Saved entries.

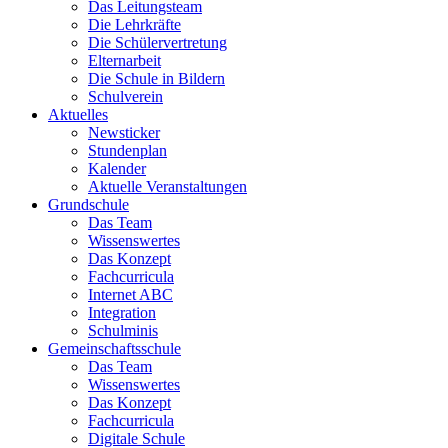
Das Leitungsteam
Die Lehrkräfte
Die Schülervertretung
Elternarbeit
Die Schule in Bildern
Schulverein
Aktuelles
Newsticker
Stundenplan
Kalender
Aktuelle Veranstaltungen
Grundschule
Das Team
Wissenswertes
Das Konzept
Fachcurricula
Internet ABC
Integration
Schulminis
Gemeinschaftsschule
Das Team
Wissenswertes
Das Konzept
Fachcurricula
Digitale Schule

Task instructions.
Beginning at the line with "Schulverein" and ending at the last line of the entries, print every line exactly.

Answer space.
Schulverein
Aktuelles
Newsticker
Stundenplan
Kalender
Aktuelle Veranstaltungen
Grundschule
Das Team
Wissenswertes
Das Konzept
Fachcurricula
Internet ABC
Integration
Schulminis
Gemeinschaftsschule
Das Team
Wissenswertes
Das Konzept
Fachcurricula
Digitale Schule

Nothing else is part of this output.